**Work instruction**
In the material below, print every line exactly and omit the pictures.

Supplied records below:

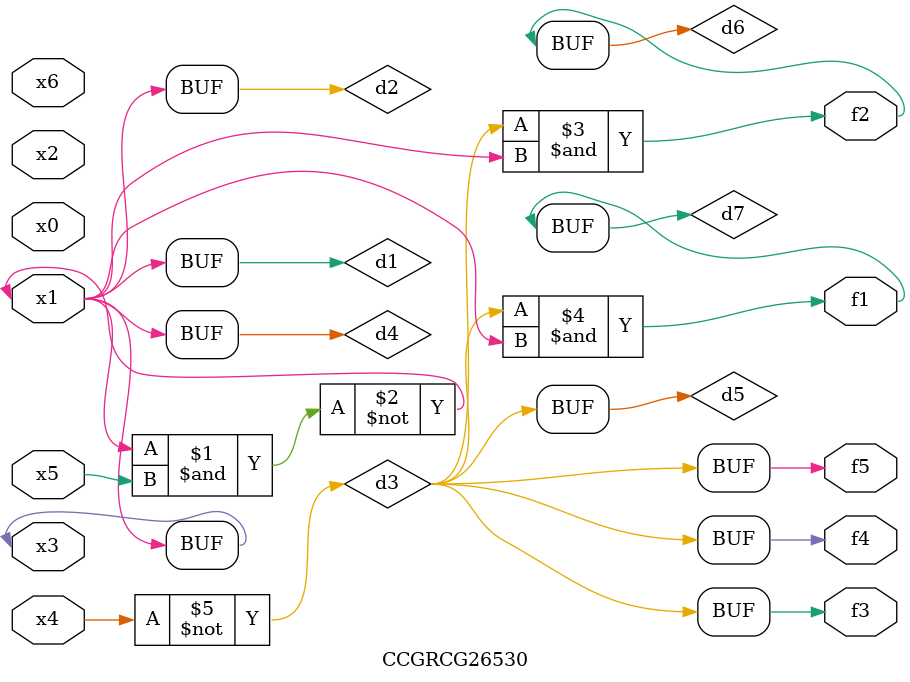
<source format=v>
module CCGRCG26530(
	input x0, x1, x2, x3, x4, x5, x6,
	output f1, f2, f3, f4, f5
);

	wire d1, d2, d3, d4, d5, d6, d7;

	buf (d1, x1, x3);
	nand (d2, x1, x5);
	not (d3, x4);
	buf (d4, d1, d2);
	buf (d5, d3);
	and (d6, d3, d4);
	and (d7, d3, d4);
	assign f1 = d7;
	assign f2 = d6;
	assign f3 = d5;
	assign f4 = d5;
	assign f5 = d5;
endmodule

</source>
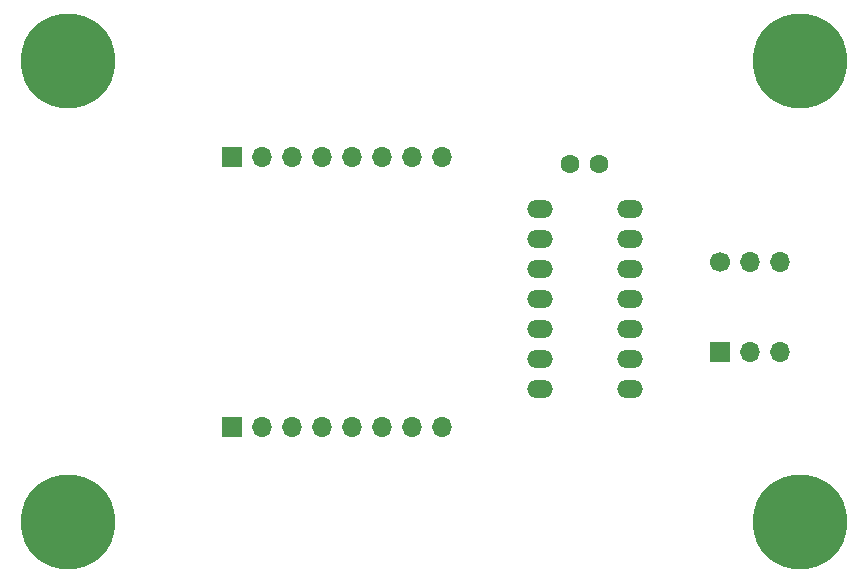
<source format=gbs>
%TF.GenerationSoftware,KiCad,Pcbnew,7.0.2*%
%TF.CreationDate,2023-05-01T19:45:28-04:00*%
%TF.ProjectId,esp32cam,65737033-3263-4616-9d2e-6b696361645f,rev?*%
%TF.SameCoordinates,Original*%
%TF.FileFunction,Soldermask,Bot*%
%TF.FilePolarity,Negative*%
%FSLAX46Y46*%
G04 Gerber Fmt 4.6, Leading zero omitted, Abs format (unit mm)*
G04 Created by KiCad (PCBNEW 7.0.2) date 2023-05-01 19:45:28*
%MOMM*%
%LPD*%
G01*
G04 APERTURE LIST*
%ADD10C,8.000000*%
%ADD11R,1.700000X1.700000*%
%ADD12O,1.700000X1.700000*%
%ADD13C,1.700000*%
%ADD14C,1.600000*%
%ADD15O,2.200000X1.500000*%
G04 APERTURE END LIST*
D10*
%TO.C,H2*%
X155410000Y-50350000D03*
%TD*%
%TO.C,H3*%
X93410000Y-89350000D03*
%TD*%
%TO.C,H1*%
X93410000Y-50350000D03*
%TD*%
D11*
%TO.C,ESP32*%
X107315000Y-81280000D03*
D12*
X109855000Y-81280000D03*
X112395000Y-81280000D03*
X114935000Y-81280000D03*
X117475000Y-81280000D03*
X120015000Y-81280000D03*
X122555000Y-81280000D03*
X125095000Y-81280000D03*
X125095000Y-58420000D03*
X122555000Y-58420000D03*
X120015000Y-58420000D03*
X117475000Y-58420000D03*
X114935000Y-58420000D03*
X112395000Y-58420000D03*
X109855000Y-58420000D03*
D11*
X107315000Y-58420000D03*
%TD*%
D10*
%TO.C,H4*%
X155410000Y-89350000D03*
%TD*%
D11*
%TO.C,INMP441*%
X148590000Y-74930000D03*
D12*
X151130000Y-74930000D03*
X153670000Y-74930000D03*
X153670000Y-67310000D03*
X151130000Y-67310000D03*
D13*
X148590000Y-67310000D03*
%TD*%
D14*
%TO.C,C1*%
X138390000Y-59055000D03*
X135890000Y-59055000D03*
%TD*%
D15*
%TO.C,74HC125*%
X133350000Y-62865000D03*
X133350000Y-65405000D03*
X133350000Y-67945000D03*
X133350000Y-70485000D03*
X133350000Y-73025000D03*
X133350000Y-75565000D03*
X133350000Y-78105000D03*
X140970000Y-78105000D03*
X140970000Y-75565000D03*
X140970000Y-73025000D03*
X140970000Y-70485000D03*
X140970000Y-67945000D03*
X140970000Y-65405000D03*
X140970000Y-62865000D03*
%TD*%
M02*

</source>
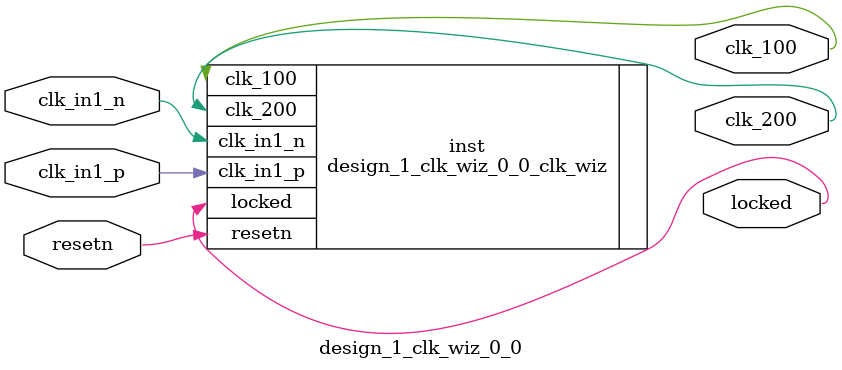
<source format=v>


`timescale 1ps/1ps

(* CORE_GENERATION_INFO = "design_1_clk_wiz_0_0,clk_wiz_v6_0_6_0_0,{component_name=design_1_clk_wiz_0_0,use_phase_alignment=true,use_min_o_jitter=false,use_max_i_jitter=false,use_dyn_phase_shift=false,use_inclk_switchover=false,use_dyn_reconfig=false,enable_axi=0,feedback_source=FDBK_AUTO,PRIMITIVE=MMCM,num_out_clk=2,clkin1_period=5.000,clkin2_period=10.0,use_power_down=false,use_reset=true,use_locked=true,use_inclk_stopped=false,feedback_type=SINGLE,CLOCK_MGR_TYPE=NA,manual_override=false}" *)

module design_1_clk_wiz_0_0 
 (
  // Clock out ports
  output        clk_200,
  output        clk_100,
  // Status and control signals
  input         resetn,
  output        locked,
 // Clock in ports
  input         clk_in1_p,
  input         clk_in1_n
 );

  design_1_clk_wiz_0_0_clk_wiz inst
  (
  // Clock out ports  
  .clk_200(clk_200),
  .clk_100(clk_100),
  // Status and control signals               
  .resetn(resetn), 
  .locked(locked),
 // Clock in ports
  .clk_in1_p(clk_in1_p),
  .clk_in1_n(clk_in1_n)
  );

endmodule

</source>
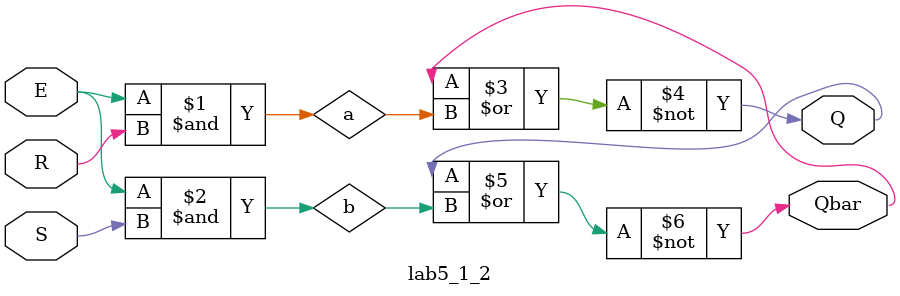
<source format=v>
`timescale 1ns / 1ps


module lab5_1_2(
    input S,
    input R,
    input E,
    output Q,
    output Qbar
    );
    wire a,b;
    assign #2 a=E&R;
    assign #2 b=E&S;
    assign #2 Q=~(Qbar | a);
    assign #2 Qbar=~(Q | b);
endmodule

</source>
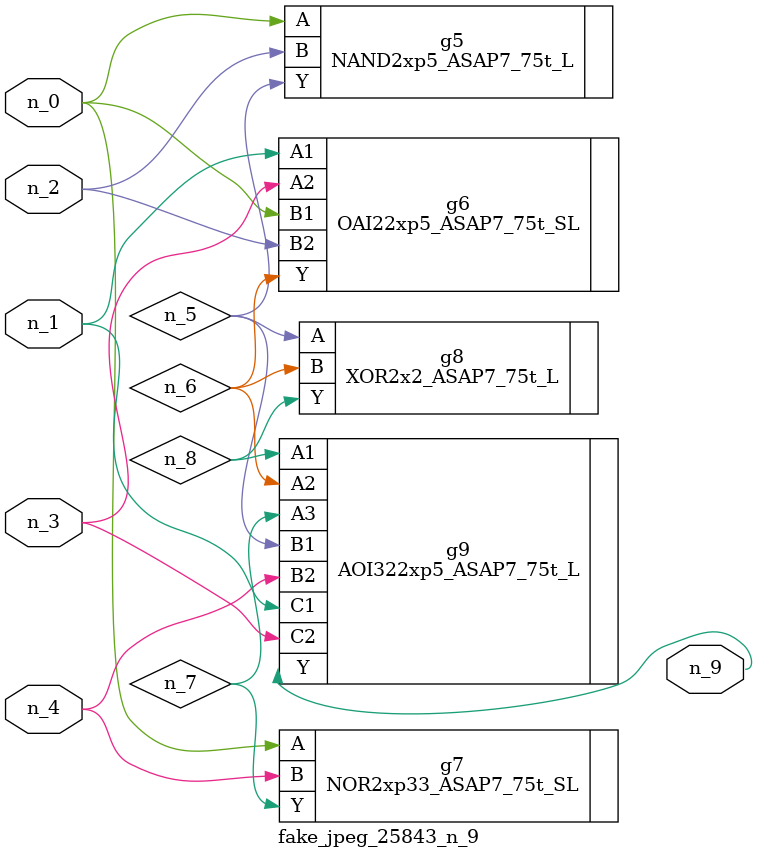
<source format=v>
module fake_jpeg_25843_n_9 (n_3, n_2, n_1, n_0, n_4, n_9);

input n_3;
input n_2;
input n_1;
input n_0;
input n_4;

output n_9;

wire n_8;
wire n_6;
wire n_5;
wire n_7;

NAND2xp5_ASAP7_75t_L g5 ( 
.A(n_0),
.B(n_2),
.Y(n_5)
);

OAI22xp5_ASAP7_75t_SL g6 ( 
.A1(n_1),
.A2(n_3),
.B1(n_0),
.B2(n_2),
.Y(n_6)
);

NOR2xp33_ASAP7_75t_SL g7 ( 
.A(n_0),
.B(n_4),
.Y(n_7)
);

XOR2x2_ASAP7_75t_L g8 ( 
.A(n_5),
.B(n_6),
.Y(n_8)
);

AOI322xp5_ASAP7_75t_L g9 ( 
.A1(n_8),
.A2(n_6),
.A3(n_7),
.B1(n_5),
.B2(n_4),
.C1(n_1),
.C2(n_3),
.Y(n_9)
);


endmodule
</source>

End of Supplied records.

**Solution to the exercise**
<source format=v>
module CCGRCG26530(
	input x0, x1, x2, x3, x4, x5, x6,
	output f1, f2, f3, f4, f5
);

	wire d1, d2, d3, d4, d5, d6, d7;

	buf (d1, x1, x3);
	nand (d2, x1, x5);
	not (d3, x4);
	buf (d4, d1, d2);
	buf (d5, d3);
	and (d6, d3, d4);
	and (d7, d3, d4);
	assign f1 = d7;
	assign f2 = d6;
	assign f3 = d5;
	assign f4 = d5;
	assign f5 = d5;
endmodule

</source>
<source format=gbs>
%TF.GenerationSoftware,KiCad,Pcbnew,7.0.2*%
%TF.CreationDate,2023-05-01T19:45:28-04:00*%
%TF.ProjectId,esp32cam,65737033-3263-4616-9d2e-6b696361645f,rev?*%
%TF.SameCoordinates,Original*%
%TF.FileFunction,Soldermask,Bot*%
%TF.FilePolarity,Negative*%
%FSLAX46Y46*%
G04 Gerber Fmt 4.6, Leading zero omitted, Abs format (unit mm)*
G04 Created by KiCad (PCBNEW 7.0.2) date 2023-05-01 19:45:28*
%MOMM*%
%LPD*%
G01*
G04 APERTURE LIST*
%ADD10C,8.000000*%
%ADD11R,1.700000X1.700000*%
%ADD12O,1.700000X1.700000*%
%ADD13C,1.700000*%
%ADD14C,1.600000*%
%ADD15O,2.200000X1.500000*%
G04 APERTURE END LIST*
D10*
%TO.C,H2*%
X155410000Y-50350000D03*
%TD*%
%TO.C,H3*%
X93410000Y-89350000D03*
%TD*%
%TO.C,H1*%
X93410000Y-50350000D03*
%TD*%
D11*
%TO.C,ESP32*%
X107315000Y-81280000D03*
D12*
X109855000Y-81280000D03*
X112395000Y-81280000D03*
X114935000Y-81280000D03*
X117475000Y-81280000D03*
X120015000Y-81280000D03*
X122555000Y-81280000D03*
X125095000Y-81280000D03*
X125095000Y-58420000D03*
X122555000Y-58420000D03*
X120015000Y-58420000D03*
X117475000Y-58420000D03*
X114935000Y-58420000D03*
X112395000Y-58420000D03*
X109855000Y-58420000D03*
D11*
X107315000Y-58420000D03*
%TD*%
D10*
%TO.C,H4*%
X155410000Y-89350000D03*
%TD*%
D11*
%TO.C,INMP441*%
X148590000Y-74930000D03*
D12*
X151130000Y-74930000D03*
X153670000Y-74930000D03*
X153670000Y-67310000D03*
X151130000Y-67310000D03*
D13*
X148590000Y-67310000D03*
%TD*%
D14*
%TO.C,C1*%
X138390000Y-59055000D03*
X135890000Y-59055000D03*
%TD*%
D15*
%TO.C,74HC125*%
X133350000Y-62865000D03*
X133350000Y-65405000D03*
X133350000Y-67945000D03*
X133350000Y-70485000D03*
X133350000Y-73025000D03*
X133350000Y-75565000D03*
X133350000Y-78105000D03*
X140970000Y-78105000D03*
X140970000Y-75565000D03*
X140970000Y-73025000D03*
X140970000Y-70485000D03*
X140970000Y-67945000D03*
X140970000Y-65405000D03*
X140970000Y-62865000D03*
%TD*%
M02*

</source>
<source format=v>


`timescale 1ps/1ps

(* CORE_GENERATION_INFO = "design_1_clk_wiz_0_0,clk_wiz_v6_0_6_0_0,{component_name=design_1_clk_wiz_0_0,use_phase_alignment=true,use_min_o_jitter=false,use_max_i_jitter=false,use_dyn_phase_shift=false,use_inclk_switchover=false,use_dyn_reconfig=false,enable_axi=0,feedback_source=FDBK_AUTO,PRIMITIVE=MMCM,num_out_clk=2,clkin1_period=5.000,clkin2_period=10.0,use_power_down=false,use_reset=true,use_locked=true,use_inclk_stopped=false,feedback_type=SINGLE,CLOCK_MGR_TYPE=NA,manual_override=false}" *)

module design_1_clk_wiz_0_0 
 (
  // Clock out ports
  output        clk_200,
  output        clk_100,
  // Status and control signals
  input         resetn,
  output        locked,
 // Clock in ports
  input         clk_in1_p,
  input         clk_in1_n
 );

  design_1_clk_wiz_0_0_clk_wiz inst
  (
  // Clock out ports  
  .clk_200(clk_200),
  .clk_100(clk_100),
  // Status and control signals               
  .resetn(resetn), 
  .locked(locked),
 // Clock in ports
  .clk_in1_p(clk_in1_p),
  .clk_in1_n(clk_in1_n)
  );

endmodule

</source>
<source format=v>
`timescale 1ns / 1ps


module lab5_1_2(
    input S,
    input R,
    input E,
    output Q,
    output Qbar
    );
    wire a,b;
    assign #2 a=E&R;
    assign #2 b=E&S;
    assign #2 Q=~(Qbar | a);
    assign #2 Qbar=~(Q | b);
endmodule

</source>
<source format=v>
module fake_jpeg_25843_n_9 (n_3, n_2, n_1, n_0, n_4, n_9);

input n_3;
input n_2;
input n_1;
input n_0;
input n_4;

output n_9;

wire n_8;
wire n_6;
wire n_5;
wire n_7;

NAND2xp5_ASAP7_75t_L g5 ( 
.A(n_0),
.B(n_2),
.Y(n_5)
);

OAI22xp5_ASAP7_75t_SL g6 ( 
.A1(n_1),
.A2(n_3),
.B1(n_0),
.B2(n_2),
.Y(n_6)
);

NOR2xp33_ASAP7_75t_SL g7 ( 
.A(n_0),
.B(n_4),
.Y(n_7)
);

XOR2x2_ASAP7_75t_L g8 ( 
.A(n_5),
.B(n_6),
.Y(n_8)
);

AOI322xp5_ASAP7_75t_L g9 ( 
.A1(n_8),
.A2(n_6),
.A3(n_7),
.B1(n_5),
.B2(n_4),
.C1(n_1),
.C2(n_3),
.Y(n_9)
);


endmodule
</source>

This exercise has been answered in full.